OAS desvió los US$ 6 millones en la gestión de Susana Villarán

Investigación. La fiscalía evalúa la declaración premiada de Roberto Trombeta. El proyecto Línea Amarilla-Vía Parque Rímac está plagado de irregularidades desde su propuesta en el 2009 hasta la construcción del bypass de 28 de Julio.

Vía Parque Rímac fue una iniciativa privada que hoy se estaría financiando con el cobro de los peajes de la Vía de Evitamiento

Vía Parque Rímac fue una iniciativa privada que hoy se estaría financiando con el cobro de los peajes de la Vía de Evitamiento.

Colaborador. Roberto Trombeta se sometió a delación

Colaborador. Roberto Trombeta se sometió a delación.

César Romero

El desvío de US$ 6'150,000 dólares realizado por OAS Perú en la ejecución del proyecto Línea Amarilla-Vía Parque Rímac coincide con la época en que se negoció la primera adenda al contrato con la Municipalidad de Lima, esto es, los meses comprendidos entre agosto del 2012 y marzo del 2013, en la gestión de la alcaldesa Susana Villarán.

Ahora por la modalidad en la cancelación de los sobornos vista en Brasil y el Perú, pagos a lo largo del proyecto, esto no prueba ni descarta necesariamente que el dinero se desvió para pagarle a algún funcionario de la gestión Villarán.

PUEDES VER: OAS Perú desvió fondos de Vía Parque Rímac para sobornos

Sobre todo en un proyecto plagado de irregularidades, desde que se firma el contrato en noviembre del 2009 en la anterior gestión del alcalde Luis Castañeda hasta las modificaciones para el bypass de 28 de Julio, como señaló el informe del ex congresista Juan Pari.

El comienzo

El proyecto Línea Amarilla fue una propuesta de Constructora OAS sucursal Perú hecha en la gestión de Castañeda Lossio, que fue aprobada y declarada de interés nacional por el Concejo Metropolitano en junio del 2009.

El contrato definitivo se firmó el 12 de noviembre del 2012, entre Gisselle Zegarra Flores, gerente de Promoción de la Inversión Privada de Lima, y Alfredo de Assis Ribeiro Filho, representante de Constructora OAS.

Sin embargo, advirtió la Comisión Pari, para la ejecución del proyecto se creó la empresa Línea Amarilla SAC, constituida el 6 de octubre del 2009 con un capital social de 2,900 soles.

Luego, el 13 de febrero del 2013 se firma la primera adenda al contrato que crea el fideicomiso de US$ 75 millones para las obras en la ribera del río Rímac y amplía la concesión por 10 años más, lo que hace un total de 40 años.

De acuerdo con el delator brasileño Roberto Trombeta, un día antes, el 12 de febrero del 2013, terminan de llegar a la cuenta de Kingsfield Consulting Corp los US$ 6 millones desviados del proyecto Vía Parque Rímac.

Las adendas

A partir de ese momento, el dinero desviado empezó a ser administrado por Alberto Youssef, representante de OAS. Este personaje en marzo del 2013 habría enviado al Perú a cuatro de sus colaboradores con dinero en efectivo para ser entregado a los representantes de OAS Perú.

En octubre del 2013, se da otro hecho controversial: la municipalidad autorizó a OAS para iniciar el cobro de peajes cuando todavía no había ejecutado el 70% de la inversión prometida. Hasta ese momento, según el cálculo de Pari, apenas habían invertido 192 millones de soles.

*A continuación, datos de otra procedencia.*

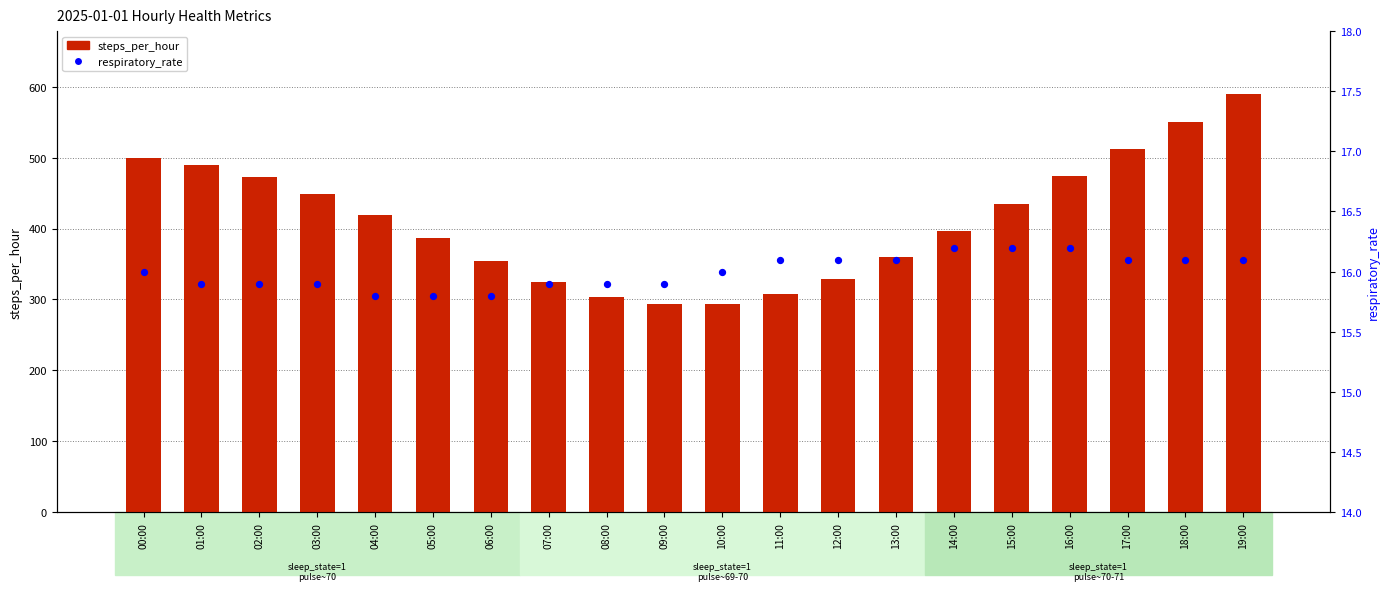

Which series has the largest Y range (max minus min)?

steps_per_hour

Posteriormente, en octubre del 2015, ya en la actual gestión del alcalde Castañeda, se firma una segunda adenda al contrato, pero esta desnaturaliza la primera adenda, pues desaparece el fideicomiso para construir el bypass de 28 de Julio.

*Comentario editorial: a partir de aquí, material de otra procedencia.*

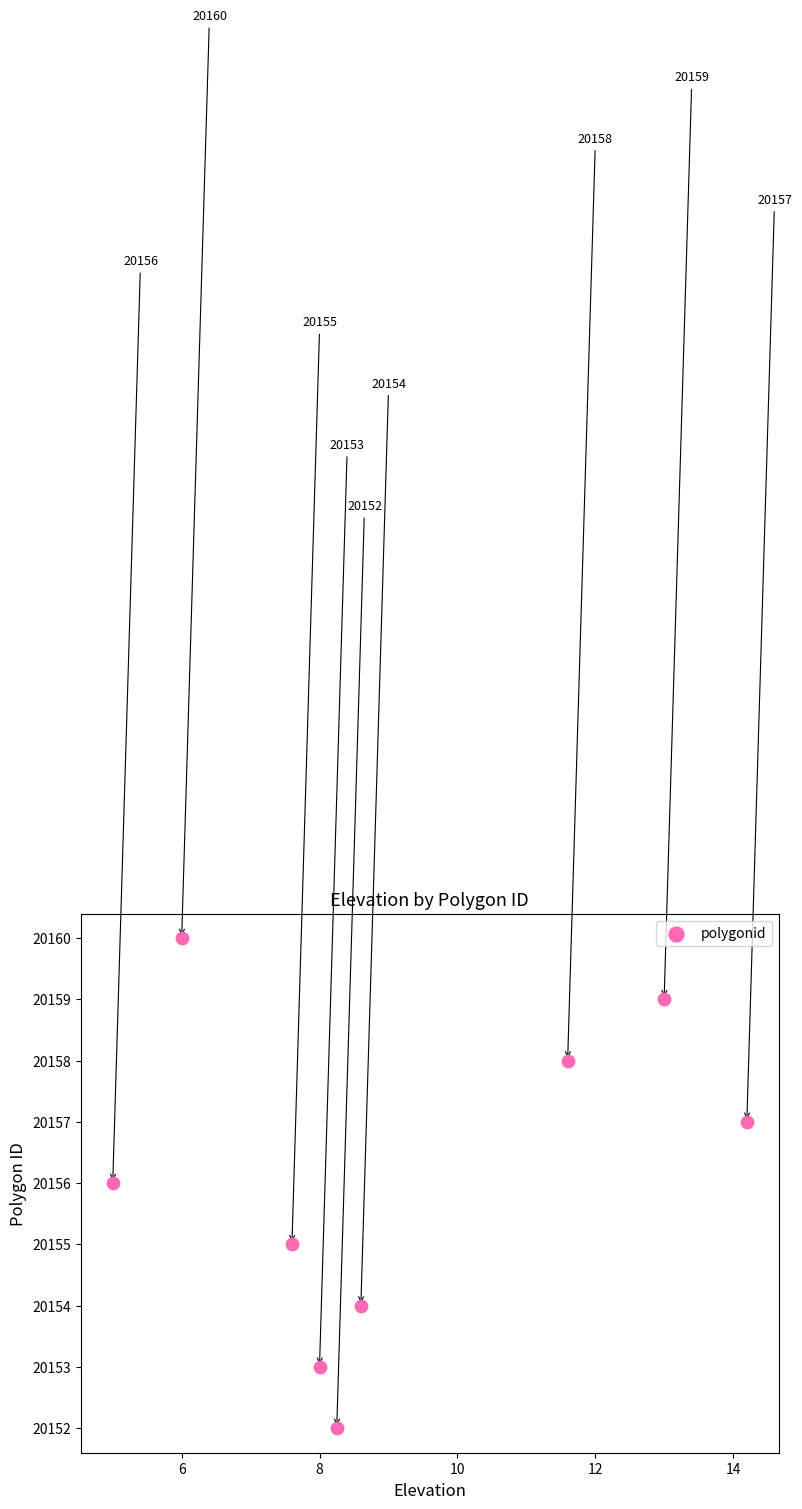

What is the average Y value?

20156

Al respecto, IDL Reporteros reveló una serie de audios y mensajes de texto entre Giselle Zegarra, la misma persona que firmó el contrato, y el detenido presidente de OAS Brasil, José Pinheiro, para no avanzar con el proyecto Río Verde.

Esto sucede incluso antes de que termine la gestión Villarán. Al asumir el alcalde Luis Castañeda, rápidamente se firma el contrato para la construcción del bypass de 28 de Julio y un corredor superior que hasta hoy no se construye.

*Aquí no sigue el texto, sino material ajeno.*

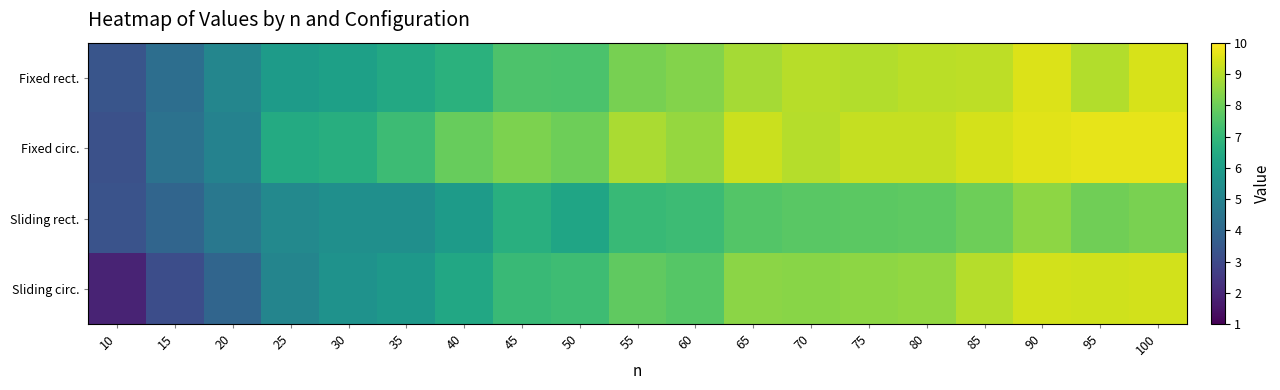

What is the spread (max minus min) of values at 30?

1.1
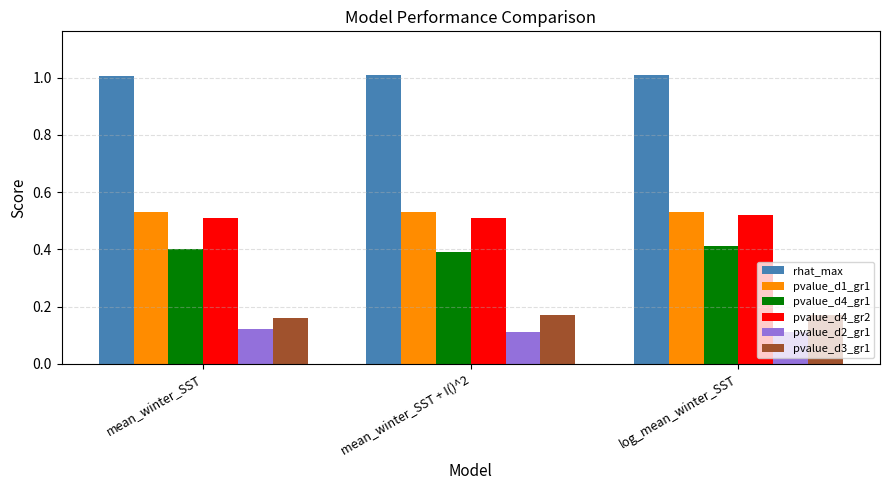

True or false: pvalue_d2_gr1 has a value of 0.0 at log_mean_winter_SST.

False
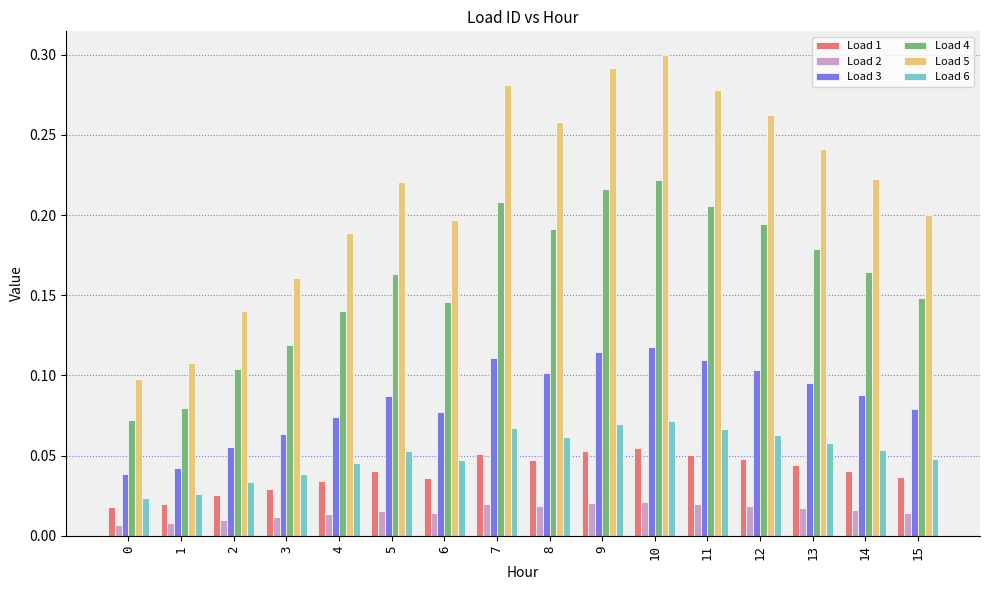

The value of Load 1 at 12 is 0.1. True or false?

False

Con todas estas modificaciones, el congresista Pari concluyó que actualmente las obras de Línea Amarilla se realizan con el cobro de peajes y no con inversión privada.

Contrato ficticio entre la constructora chilena Andreu Limitada y la española DSC Workshop que permitió la salida de los US$ 6 millones de Vía Parque Rímac.